I've been meaning to get myself a decent set of flash gels for a long time now and it's just something that keeps slipping my mind. This set has a lot of positive reviews and ratings on Amazon and the prices seems pretty reasonable. ($29.95) In case you are wondering what the heck these are for, they tint the flash to a desired color for artistic or white balancing reasons.
So, this is the one item on the list that is not $50 or less. Although there are options to achieve that I am recommending gifting a full year subscription. I cannot recommend Phlearn enough. In their own words they "make learning fun". They actually accomplish that mantra. Almost all tutorials are hosted by Aaron Nace and he is superb at what he does. If you have a photographer that wants to achieve advanced skills in Lightroom and/or Photoshop then Phlearn is the best place to go. Tutorials are high quality, instructive, and engaging. Phlearn make a ton of free videos but the pro tutorials dive deep into the guts of Photoshop and Lightroom and teach the advanced skills needed for powerful post-processing. A one year subscription is $100 but you can do a gift card to get them started on a subscription for as little as $10.
Stocking stuffer ideas
If the photographer on your list travels overseas this power adapter ($18.99) will come in handy. It offers power connections no matter where they may find themselves in the world and it also offers four USB ports for charging devices. I have a similar adapter myself but I really wish it had the USB ports for charging. Small enough to put in a stocking!
B&H Gift Card
If you are not familiar with B&H, they are the equivalent of a toy store for photographers. I once went to their New York store (their headquarters) and it was like I had found a photographer's utopia. Shipping is always speedy, prices are reasonable, and their support is outstanding. I have never had a bad experience ordering gear from B&H and are my first choice when ordering photography gear.

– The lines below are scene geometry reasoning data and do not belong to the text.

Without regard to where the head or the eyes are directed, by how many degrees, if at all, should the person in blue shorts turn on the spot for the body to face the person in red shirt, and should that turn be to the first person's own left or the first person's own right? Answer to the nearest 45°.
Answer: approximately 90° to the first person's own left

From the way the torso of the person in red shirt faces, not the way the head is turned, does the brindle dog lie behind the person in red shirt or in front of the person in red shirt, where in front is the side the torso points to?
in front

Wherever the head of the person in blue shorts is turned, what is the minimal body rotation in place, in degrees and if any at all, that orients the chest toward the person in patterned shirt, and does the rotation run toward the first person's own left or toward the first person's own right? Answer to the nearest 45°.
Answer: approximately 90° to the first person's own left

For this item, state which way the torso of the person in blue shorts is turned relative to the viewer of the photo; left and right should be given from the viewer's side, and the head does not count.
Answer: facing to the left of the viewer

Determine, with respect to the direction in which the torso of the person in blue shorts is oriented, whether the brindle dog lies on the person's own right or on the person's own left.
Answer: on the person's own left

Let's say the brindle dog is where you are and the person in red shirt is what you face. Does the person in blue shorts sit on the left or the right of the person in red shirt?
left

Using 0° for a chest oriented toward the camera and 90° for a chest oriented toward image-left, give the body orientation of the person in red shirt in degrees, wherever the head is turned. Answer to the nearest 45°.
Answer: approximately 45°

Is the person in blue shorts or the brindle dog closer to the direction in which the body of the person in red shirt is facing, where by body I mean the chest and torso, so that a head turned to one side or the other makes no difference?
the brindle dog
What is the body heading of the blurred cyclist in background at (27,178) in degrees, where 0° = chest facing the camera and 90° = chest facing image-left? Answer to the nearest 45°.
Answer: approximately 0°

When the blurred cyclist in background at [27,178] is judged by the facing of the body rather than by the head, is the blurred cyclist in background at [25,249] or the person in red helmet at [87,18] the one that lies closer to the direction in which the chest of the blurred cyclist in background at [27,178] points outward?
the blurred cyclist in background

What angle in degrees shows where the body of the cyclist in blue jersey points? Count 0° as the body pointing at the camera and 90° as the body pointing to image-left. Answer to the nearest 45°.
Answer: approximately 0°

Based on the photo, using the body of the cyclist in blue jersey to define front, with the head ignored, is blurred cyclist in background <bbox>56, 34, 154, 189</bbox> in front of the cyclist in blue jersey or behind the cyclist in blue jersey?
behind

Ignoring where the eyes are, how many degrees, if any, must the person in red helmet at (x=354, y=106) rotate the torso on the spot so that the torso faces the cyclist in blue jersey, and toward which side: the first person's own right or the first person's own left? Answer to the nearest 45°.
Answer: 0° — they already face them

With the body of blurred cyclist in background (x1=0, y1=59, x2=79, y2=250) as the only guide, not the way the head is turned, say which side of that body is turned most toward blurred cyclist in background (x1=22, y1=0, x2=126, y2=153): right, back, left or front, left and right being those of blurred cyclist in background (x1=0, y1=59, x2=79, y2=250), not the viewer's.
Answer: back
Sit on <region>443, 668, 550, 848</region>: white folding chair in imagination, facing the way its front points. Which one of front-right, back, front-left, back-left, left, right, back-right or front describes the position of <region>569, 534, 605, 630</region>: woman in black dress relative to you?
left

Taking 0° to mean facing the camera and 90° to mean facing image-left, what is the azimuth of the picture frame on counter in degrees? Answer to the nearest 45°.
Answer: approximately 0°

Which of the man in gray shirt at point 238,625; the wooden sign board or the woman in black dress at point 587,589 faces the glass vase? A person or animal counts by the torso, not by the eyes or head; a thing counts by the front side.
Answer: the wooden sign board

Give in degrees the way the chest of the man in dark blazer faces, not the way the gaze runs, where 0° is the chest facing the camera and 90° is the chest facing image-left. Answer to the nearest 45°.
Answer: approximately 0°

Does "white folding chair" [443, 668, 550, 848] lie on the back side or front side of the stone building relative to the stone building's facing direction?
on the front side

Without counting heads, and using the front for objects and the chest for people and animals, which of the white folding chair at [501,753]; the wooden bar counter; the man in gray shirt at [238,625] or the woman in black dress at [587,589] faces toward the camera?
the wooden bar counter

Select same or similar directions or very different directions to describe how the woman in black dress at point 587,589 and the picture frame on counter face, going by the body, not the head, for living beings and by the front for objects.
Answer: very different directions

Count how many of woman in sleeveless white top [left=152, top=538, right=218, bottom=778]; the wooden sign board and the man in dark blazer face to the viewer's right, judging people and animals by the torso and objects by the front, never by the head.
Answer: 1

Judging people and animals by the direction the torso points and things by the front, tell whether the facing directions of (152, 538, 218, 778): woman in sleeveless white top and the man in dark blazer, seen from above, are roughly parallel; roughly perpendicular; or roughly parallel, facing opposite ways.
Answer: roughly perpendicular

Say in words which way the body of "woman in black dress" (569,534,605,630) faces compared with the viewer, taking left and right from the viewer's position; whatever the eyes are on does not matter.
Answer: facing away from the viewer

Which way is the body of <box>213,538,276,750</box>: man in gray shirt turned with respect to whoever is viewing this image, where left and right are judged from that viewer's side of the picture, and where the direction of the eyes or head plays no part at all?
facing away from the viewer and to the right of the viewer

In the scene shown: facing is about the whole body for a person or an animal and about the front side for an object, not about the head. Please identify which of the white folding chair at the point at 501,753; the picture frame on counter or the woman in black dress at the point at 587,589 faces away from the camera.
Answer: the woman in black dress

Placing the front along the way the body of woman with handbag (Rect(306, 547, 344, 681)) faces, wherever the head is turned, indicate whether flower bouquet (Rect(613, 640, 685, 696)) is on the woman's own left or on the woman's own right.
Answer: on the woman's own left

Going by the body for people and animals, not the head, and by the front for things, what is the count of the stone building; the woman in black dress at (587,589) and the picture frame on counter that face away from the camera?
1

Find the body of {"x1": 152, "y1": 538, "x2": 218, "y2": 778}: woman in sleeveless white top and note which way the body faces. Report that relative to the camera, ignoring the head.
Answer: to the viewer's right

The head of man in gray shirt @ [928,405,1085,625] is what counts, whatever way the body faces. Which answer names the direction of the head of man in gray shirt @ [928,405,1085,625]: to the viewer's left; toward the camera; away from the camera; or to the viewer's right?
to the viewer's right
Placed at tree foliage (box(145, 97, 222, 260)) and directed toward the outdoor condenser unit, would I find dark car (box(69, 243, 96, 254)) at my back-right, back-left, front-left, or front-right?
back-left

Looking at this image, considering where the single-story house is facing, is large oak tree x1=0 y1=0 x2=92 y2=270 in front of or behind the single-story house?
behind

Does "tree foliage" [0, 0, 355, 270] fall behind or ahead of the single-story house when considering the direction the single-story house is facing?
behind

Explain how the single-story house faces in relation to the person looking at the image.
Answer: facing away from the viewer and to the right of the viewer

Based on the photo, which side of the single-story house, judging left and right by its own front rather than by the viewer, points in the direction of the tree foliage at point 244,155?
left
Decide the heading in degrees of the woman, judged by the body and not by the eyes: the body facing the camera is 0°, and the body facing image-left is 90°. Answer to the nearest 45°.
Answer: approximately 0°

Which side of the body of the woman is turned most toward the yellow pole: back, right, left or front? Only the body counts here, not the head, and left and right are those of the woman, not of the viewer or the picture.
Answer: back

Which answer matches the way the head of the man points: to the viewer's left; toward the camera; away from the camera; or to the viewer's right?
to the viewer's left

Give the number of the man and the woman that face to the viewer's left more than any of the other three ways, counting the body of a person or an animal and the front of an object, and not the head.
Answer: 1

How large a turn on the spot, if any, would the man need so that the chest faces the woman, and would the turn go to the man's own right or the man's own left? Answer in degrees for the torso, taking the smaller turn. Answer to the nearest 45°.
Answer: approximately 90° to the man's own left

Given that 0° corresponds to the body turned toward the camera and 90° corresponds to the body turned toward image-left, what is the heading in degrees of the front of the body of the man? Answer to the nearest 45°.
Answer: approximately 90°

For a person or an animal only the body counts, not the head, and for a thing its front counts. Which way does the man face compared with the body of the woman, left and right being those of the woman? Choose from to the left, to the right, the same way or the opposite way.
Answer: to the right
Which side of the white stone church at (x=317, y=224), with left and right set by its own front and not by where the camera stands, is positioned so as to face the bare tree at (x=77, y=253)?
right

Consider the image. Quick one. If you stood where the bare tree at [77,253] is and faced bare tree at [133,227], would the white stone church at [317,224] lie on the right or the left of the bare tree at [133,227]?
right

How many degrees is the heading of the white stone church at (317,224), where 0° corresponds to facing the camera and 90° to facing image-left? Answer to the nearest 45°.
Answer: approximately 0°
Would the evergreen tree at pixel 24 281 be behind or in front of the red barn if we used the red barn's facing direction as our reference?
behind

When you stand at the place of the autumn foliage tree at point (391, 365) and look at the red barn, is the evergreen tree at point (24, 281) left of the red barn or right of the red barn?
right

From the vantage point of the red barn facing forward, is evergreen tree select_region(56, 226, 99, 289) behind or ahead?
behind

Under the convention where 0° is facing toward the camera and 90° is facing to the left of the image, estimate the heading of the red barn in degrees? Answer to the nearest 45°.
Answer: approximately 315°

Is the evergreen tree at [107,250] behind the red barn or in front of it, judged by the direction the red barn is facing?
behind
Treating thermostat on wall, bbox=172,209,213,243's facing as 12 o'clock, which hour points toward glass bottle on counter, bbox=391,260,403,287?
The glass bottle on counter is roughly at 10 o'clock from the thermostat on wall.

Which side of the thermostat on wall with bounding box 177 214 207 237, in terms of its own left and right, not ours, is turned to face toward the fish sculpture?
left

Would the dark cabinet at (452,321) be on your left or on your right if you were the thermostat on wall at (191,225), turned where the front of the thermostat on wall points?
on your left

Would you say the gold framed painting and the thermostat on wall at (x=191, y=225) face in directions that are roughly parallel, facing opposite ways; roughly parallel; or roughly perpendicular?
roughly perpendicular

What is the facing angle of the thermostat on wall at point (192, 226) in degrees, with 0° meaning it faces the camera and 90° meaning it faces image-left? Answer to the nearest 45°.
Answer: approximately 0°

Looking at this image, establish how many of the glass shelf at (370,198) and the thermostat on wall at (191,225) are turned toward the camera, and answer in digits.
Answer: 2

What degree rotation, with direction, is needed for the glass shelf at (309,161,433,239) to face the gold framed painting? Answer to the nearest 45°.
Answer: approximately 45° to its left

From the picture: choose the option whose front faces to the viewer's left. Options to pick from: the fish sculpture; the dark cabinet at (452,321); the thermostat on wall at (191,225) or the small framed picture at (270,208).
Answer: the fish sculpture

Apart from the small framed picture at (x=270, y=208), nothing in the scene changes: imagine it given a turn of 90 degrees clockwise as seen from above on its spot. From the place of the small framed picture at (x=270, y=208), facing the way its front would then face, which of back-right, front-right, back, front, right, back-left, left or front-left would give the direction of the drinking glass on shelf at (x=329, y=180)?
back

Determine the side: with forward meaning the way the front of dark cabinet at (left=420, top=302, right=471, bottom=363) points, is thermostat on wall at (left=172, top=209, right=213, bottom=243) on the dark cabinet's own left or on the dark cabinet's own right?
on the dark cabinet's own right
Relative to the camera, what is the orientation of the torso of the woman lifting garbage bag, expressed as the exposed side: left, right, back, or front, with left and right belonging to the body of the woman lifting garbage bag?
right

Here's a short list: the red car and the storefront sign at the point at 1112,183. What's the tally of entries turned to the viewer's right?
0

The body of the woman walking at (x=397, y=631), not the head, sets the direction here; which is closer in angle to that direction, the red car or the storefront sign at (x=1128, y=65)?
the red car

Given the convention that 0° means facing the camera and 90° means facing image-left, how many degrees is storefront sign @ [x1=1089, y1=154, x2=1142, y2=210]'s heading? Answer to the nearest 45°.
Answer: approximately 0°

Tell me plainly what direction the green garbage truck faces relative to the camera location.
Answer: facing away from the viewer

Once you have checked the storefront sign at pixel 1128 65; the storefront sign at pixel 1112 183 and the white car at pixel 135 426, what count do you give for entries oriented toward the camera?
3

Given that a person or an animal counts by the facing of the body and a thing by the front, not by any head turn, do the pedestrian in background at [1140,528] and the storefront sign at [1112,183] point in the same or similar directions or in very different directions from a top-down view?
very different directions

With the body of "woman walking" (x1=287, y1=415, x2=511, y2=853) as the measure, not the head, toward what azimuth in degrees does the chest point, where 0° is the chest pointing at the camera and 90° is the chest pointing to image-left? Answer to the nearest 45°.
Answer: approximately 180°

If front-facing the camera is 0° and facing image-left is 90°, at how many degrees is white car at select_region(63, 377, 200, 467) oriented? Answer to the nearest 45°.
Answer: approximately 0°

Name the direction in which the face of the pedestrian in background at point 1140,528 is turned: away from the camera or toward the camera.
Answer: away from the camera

When a product has a five-star rating after nearly 1100 reviews you know it has to be good. If you don't buy the sensor cleaning kit, consider putting this blower in their stocking. At $9.99 it's an inexpensive item for their stocking and they'll love it for having a high quality blower for keeping the gear dust free.
If the person on your list does any sort of outdoor photography, especially where it involves hiking, camping, etc. then I recommend giving them insect repellant. There is almost nothing more annoying than trying to focus on your photography while you are being swarmed by mosquitoes and gnats; it is maddening. A good bug repellant strategy should involve more than just repellant on the skin, especially if they are going to be in back-country and/or around bodies of water. Repellants like Off! definitely work and should be used but this repellant is meant to go on clothing and gear (it's not meant for direct skin coverage). The combination of the two will do a better job at keeping the pests away, allowing nuisance-free photography. $16.00 at REI but may be a little tough stuffing a stocking depending on the size. ;-)
Yep. I definitely suggest putting a pack of Carmex in their stocking. I prefer the stick form of Carmex since it includes sunblock in it. Carmex is exceptional for protecting your lips when out in the elements. I have ended up with chapped lips in the middle of summer while spending a long day on a beach shooting. I don't know if anyone else has this experience but if I have chapped lips I can put Carmex on when I go to bed and the next morning my lips are virtually healed. At any rate, it's good for lip protection no matter what time of year when you're out in the elements.